= Beginning of Section =

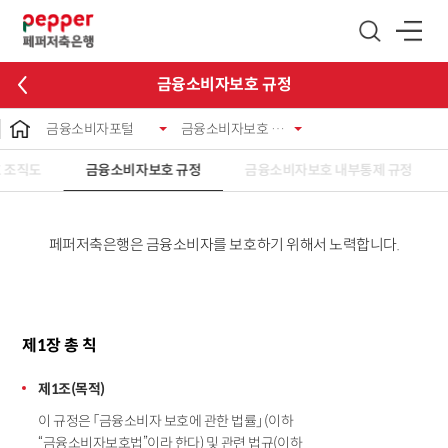
글로벌 네비게이션 바로가기
본문 바로가기
금융소비자보호 규정
금융소비자포털
금융소비자보호 체계
 조직도
금융소비자보호 규정
금융소비자보호 내부통제 규정
페퍼저축은행은 금융소비자를 보호하기 위해서 노력합니다.
제1장 총 칙
제1조(목적)
이 규정은 「금융소비자 보호에 관한 법률」 (이하
“금융소비자보호법”이라 한다) 및 관련 법규(이하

= End of Section =

Lay out the text read from the items as a JSON list of strings, one string per line, skipping blank lines. Leave the pictures out of the answer.

[
  "글로벌 네비게이션 바로가기",
  "본문 바로가기",
  "금융소비자보호 규정",
  "금융소비자포털",
  "금융소비자보호 체계",
  " 조직도",
  "금융소비자보호 규정",
  "금융소비자보호 내부통제 규정",
  "페퍼저축은행은 금융소비자를 보호하기 위해서 노력합니다.",
  "제1장 총 칙",
  "제1조(목적)",
  "이 규정은 「금융소비자 보호에 관한 법률」 (이하",
  "“금융소비자보호법”이라 한다) 및 관련 법규(이하"
]